Evaluating Surface Integrals

Bravo! You have done what no one else on the internet (or my calc 3 professor) had been able to do: explain the many different cases you encounter when you do surface integrals.

theblackstoneproject

That works for me! I really appreciate how concise it is! Many awesome videos drill deep into these concepts, but what I really need is ready-to-use skills!

feeneyko

Just in time for my Calc III final, thank you so much

infinitasalo

We did it guys. We've successfully removed the numbers from math.

itsazizkazemi

In my opinion, this topic is the most difficult to grasp out of all the topics in Calculus. However, difficulty is subjective

cameronsantiago

I have a vector calculus exam tomorrow and I got completely confused about all the formulas and how and where to use them. After watching your videos I finally figured it all out in a couple hours!!! Your videos are very direct and specific! The explanations are great! Thank you so much for the videos and your help! You are a lifesaver for students

olgaseverdenko

Ooo I'm here to help with my understanding of exterior algebra, linear algebra, and geometric algebra. Thanks Dave, I've been loving your back and forth with narcissist James Tour and you're helping me out with my other passions too. I love it.

codatheseus

Thank you for the video!

I could actually calculate the comprehension problem in my head b/c it's quite intuitive.
Basically the surface S is an inclined plane (z=1+x) that given the x limits goes from z=1 up to z=2.
Since we want to integrate f=z on that plane, we can take the area of the plane (i.e. 2*√2), and multiply it by the average value of z (i.e. z=1.5), leading to the final answer of 3*√2.
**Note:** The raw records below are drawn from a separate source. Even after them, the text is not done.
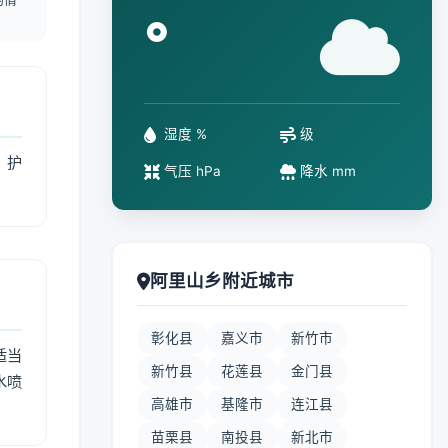
°
湿度 %
级
、护
气压 hPa
降水 mm
阿里山乡附近城市
彰化县
嘉义市
新竹市
适当
新竹县
花莲县
金门县
水喷
高雄市
基隆市
连江县
苗栗县
南投县
新北市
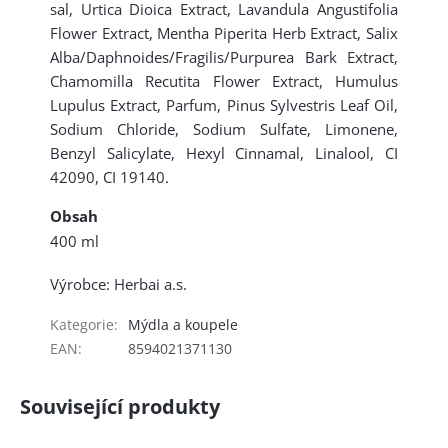
sal, Urtica Dioica Extract, Lavandula Angustifolia
Flower Extract, Mentha Piperita Herb Extract, Salix
Alba/Daphnoides/Fragilis/Purpurea Bark Extract,
Chamomilla Recutita Flower Extract, Humulus
Lupulus Extract, Parfum, Pinus Sylvestris Leaf Oil,
Sodium Chloride, Sodium Sulfate, Limonene,
Benzyl Salicylate, Hexyl Cinnamal, Linalool, CI
42090, CI 19140.
Obsah
400 ml
Výrobce: Herbai a.s.
Kategorie
:
Mýdla a koupele
EAN
:
8594021371130
Související produkty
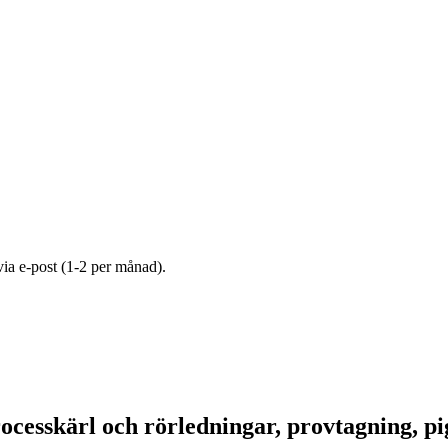
 via e-post (1-2 per månad).
esskärl och rörledningar, provtagning, pig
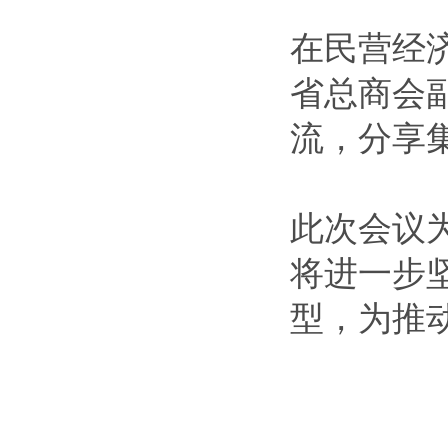
在民营经
省总商会
流，分享
此次会议
将进一步
型，为推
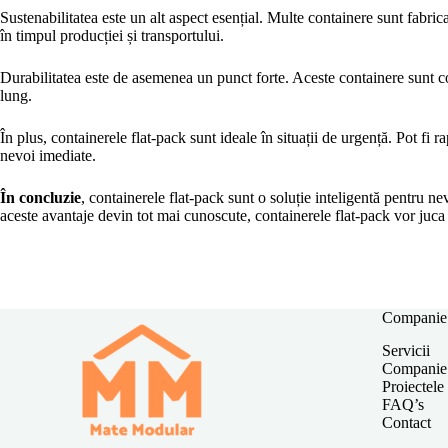
Sustenabilitatea este un alt aspect esențial. Multe containere sunt fabri
în timpul producției și transportului.
Durabilitatea este de asemenea un punct forte. Aceste containere sunt con
lung.
În plus, containerele flat-pack sunt ideale în situații de urgență. Pot fi 
nevoi imediate.
În concluzie
, containerele flat-pack sunt o soluție inteligentă pentru ne
aceste avantaje devin tot mai cunoscute, containerele flat-pack vor juca u
Companie
Servicii
Companie
Proiectele
FAQ’s
Contact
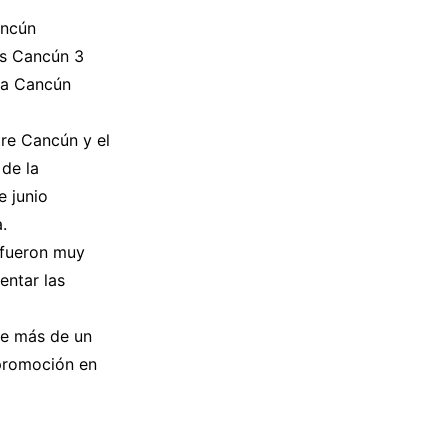
ancún
as Cancún 3
a a Cancún
tre Cancún y el
de la
e junio
.
s fueron muy
entar las
de más de un
 promoción en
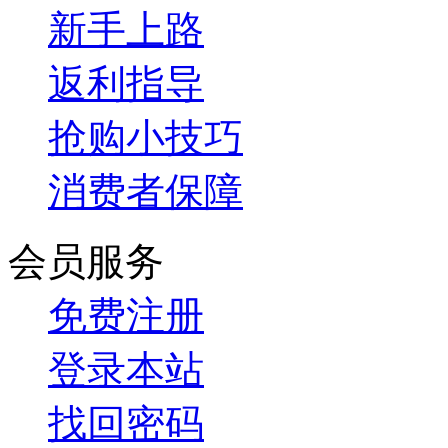
新手上路
返利指导
抢购小技巧
消费者保障
会员服务
免费注册
登录本站
找回密码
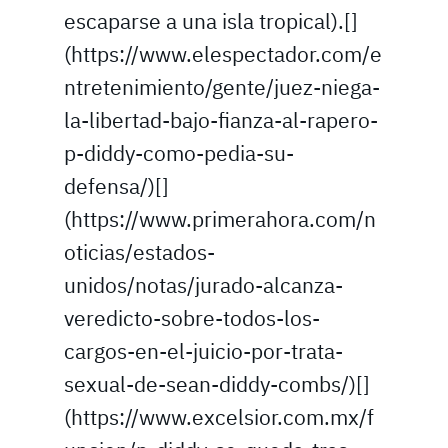
escaparse a una isla tropical).[]
(https://www.elespectador.com/e
ntretenimiento/gente/juez-niega-
la-libertad-bajo-fianza-al-rapero-
p-diddy-como-pedia-su-
defensa/)[]
(https://www.primerahora.com/n
oticias/estados-
unidos/notas/jurado-alcanza-
veredicto-sobre-todos-los-
cargos-en-el-juicio-por-trata-
sexual-de-sean-diddy-combs/)[]
(https://www.excelsior.com.mx/f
NOTE: The area of the plane is 2*√2 b/c the length of one side of the plane is the y range (equal to 2) and the other is √2 b/c that other side of the plane goes across 1 unit (x=0 -> x=1) as it goes up 1 unit too (z=1 -> z=2).

justpaulo

I've been looking for a derivation of dS. seems all the videos online like to skip this detail. thank you

nlikesmath

Thank you so much, sir! I thought I won't catch up in my vector calc class, but I'm getting ahead now!

MrCEO-jwvm

I love all ur lectures, they were cool and clear 🔥♥️💯👍

rajashruthim

You just explained it better than my Calculus II did in 6 months. Thank you!

sotirisbakas

This helps me with the book introduction to electrodynamics, by Griffiths. Also we can compute the integral for any kind of surface.

mage

Thank you sir for your dedication and for making this free! 🙏

Kiky_MedPhysicist

This is very well explained, thank you for this!

chokonma

11:48 @Professor Dave Explains I got 3 as the answer. I think I did something wrong. Used double integral (-Pdelz/delx -Qdelz/dely + R)dxdy

kyleparsotan

In the problem the f will come out as (0, 0, 1+x), rx=(1, 0, 1), ry=(0, 1, 0), rx*ry=(-1, 0, 1). And the answer after solving the double integral is coming as 3 not 3(2)^1/2.

kosiscatharsis

11:40 - I got 2 times square root 2 instead.
The length of Z is square root 2 between X=0 and 1, length of Y is 2 between Y=0 and 2.
Area = length of Z times length of Y.
Not sure if I missed something?

eriklam

made it, it seems the problem uses the formula of 6:10 because we have a function or a scalar field f(x, y, z) an not a vector field F or so that's how I comprehend it

eggxecution

Thanks for your video, it helps me comprehend the main concepts of surface integrals! And one thing that confused me is that at 9:00, why there is a vector r instead of the unit normal vector n?

sushimeng